*** Opening of Quoted passage ***

Welcome (back) to our Six Stones series. Our financial adviser, Jordan, is sharing as many tips, ideas and advice for people going through a divorce as a humble blog will allow. He’s staying away from specific financial advice – it’s all general advice over here, be sure to get personal financial advice before doing anything – but we hope you find some useful information in here as you navigate through/out of your divorce.
Our last few posts explored the impact – personal and financial, considered and unexpected – of somebody passing away. This risk, this final risk, looms over our day-to-day lives, leaving us reluctant to discuss it.
And that reluctance allows the risk to transform into fear and anxiety – which erodes our sense of comfort.
Well, we’re now moving on from that cheery topic (!) to a risk that has really, truly worried me in the past.
Disability.
Be it sudden and violent, gradual and slippery, a horrible mistake or a tragic illness, a disability upends your life.
It can take someone from happiness to despair in a startingly short period of time. And that’s before we discuss the financial aspects – a disability will lay waste to a person’s finances with terrifying pace.
If nothing else, it means serious changes in a person’s life.
Which, of course, can have a significant financial impact too.
What Do I Mean?
When I say ‘disabled’, I’m viewing it through the financial and occupational lens that is the natural affliction of my profession.
Which is to say that I mean somebody made unable to work for medical reasons, either temporarily or permanently.
This might be because they’re now a quadriplegic following a terrible accident, or someone that’s broken their leg.
It can come about due to serious mental health challenges, critical illnesses or surgery.
It can be an immediate and shocking event, or it can be a slow and gradual deterioration.
Regardless of its nature, we’re talking about any medical issue preventing somebody from being able to work.
This brings us into the realm of a disability.
It’s About More Than Money
This is a simplistic view of what is a disability, and it’s smothered under the acute limitations of such a financial view.
People who aren’t working can, of course, still be disabled. And the experience of ‘disability’ is unique to each person, so any classification like this is inherently wrong.
Even using the term ‘disabled’ feels icky and dismissive of the full spectrum of experience people confronting these issues go through.
But…we’re working to help people achieve Cash Confidence and as we’ve outlined above, a key step on that path is addressing the financial risks they’re facing.
Hence, our limited perspective.
Of course, such an event is about much, much more than money.
Options
But what money does do is provide you with options.
Options about treatment, work, recovery, equipment and the kind of life you’re able to lead now.
And not having funds reduces your options, it closes doors – at a time when you really don’t want to have any more limitations forced on you.

*** Close of Quoted passage ***

*Assignment A:*
Write out, word for word, the stretch of the disability blog post from "Our last few" through "financial impact too.".
*Assignment B:*
In one to three sentences, state the reason the disability blog post gives for viewing disability from a limited, financial perspective.

*** Opening of Provided data ***

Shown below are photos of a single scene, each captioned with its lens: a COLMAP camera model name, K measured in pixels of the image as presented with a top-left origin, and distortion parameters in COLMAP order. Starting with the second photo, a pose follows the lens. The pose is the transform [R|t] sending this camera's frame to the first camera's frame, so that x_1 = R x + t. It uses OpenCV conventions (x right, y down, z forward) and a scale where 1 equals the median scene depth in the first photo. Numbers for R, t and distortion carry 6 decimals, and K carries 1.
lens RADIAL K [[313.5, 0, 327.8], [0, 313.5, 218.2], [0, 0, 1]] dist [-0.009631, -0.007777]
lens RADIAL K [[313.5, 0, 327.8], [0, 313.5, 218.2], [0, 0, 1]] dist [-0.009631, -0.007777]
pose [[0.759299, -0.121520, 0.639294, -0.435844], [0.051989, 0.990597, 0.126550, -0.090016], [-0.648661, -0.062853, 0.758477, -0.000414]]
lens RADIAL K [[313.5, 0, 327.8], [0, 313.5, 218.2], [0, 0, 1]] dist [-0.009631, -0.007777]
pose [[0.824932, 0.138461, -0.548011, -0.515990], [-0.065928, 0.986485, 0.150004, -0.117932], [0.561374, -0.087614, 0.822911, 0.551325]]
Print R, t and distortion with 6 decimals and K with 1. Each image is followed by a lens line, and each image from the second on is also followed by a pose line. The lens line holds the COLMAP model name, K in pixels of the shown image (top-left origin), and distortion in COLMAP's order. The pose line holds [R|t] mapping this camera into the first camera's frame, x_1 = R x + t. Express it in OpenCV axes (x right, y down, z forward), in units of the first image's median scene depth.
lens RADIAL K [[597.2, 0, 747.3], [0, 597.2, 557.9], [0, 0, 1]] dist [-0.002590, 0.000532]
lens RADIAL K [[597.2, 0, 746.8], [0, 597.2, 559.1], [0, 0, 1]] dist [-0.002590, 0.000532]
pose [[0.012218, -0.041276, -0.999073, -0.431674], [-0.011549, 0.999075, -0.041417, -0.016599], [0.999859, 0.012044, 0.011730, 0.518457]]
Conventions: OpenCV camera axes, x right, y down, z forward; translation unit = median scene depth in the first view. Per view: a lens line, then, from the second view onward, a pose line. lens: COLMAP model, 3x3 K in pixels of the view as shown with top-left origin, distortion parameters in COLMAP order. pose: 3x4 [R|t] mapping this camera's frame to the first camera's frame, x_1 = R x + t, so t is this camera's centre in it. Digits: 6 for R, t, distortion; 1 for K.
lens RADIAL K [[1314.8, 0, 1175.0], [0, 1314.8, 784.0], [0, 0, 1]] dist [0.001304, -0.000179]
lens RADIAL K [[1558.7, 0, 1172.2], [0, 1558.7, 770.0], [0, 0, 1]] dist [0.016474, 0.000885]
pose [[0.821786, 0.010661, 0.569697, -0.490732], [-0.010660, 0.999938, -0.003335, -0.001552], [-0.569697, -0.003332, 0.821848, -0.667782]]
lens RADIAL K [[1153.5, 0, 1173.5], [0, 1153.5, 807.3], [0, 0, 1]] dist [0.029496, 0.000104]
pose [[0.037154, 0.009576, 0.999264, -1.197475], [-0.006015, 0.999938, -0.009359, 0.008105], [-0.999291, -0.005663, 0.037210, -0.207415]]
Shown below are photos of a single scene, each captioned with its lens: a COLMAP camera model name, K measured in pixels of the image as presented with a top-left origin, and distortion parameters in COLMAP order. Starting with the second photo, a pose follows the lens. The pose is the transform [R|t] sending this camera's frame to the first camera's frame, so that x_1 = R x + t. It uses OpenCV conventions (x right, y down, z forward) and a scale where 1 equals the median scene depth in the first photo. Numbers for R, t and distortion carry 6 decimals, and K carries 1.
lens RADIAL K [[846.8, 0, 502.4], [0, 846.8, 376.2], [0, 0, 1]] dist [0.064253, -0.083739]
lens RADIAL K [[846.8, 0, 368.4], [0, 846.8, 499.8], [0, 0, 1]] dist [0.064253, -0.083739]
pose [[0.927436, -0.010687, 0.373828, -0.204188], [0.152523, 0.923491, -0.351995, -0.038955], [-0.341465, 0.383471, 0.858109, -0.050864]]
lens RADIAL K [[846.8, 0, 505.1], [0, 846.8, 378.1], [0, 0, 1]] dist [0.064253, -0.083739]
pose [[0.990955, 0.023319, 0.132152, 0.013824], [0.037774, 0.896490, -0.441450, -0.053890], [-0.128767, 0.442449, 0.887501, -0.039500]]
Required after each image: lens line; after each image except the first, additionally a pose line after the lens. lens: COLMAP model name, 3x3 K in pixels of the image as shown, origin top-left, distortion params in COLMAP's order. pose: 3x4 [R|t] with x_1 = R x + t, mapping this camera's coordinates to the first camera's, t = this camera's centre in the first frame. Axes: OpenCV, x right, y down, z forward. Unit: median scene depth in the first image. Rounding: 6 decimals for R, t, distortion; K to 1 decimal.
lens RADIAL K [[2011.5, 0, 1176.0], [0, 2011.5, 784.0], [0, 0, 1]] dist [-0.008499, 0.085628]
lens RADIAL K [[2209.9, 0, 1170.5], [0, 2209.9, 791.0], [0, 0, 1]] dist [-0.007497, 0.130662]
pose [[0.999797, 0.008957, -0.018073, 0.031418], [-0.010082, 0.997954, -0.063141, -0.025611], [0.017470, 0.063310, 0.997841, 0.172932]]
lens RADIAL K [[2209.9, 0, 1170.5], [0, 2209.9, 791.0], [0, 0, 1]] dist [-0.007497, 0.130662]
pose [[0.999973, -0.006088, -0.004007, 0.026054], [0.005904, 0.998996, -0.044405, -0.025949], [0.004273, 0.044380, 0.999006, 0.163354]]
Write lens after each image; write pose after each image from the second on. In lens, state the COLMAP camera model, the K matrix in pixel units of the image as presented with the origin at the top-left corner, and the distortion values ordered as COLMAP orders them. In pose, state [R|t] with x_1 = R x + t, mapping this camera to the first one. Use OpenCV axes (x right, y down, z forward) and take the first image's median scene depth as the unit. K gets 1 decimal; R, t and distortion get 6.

*** Close of Provided data ***

*Solution A:*
Our last few posts explored the impact – personal and financial, considered and unexpected – of somebody passing away. This risk, this final risk, looms over our day-to-day lives, leaving us reluctant to discuss it.
And that reluctance allows the risk to transform into fear and anxiety – which erodes our sense of comfort.
Well, we’re now moving on from that cheery topic (!) to a risk that has really, truly worried me in the past.
Disability.
Be it sudden and violent, gradual and slippery, a horrible mistake or a tragic illness, a disability upends your life.
It can take someone from happiness to despair in a startingly short period of time. And that’s before we discuss the financial aspects – a disability will lay waste to a person’s finances with terrifying pace.
If nothing else, it means serious changes in a person’s life.
Which, of course, can have a significant financial impact too.

*Solution B:*
The writers are working to help people achieve Cash Confidence, and a key step on that path is addressing the financial risks people face. That is why the post takes a limited financial view, even though it acknowledges that such an event is about much more than money.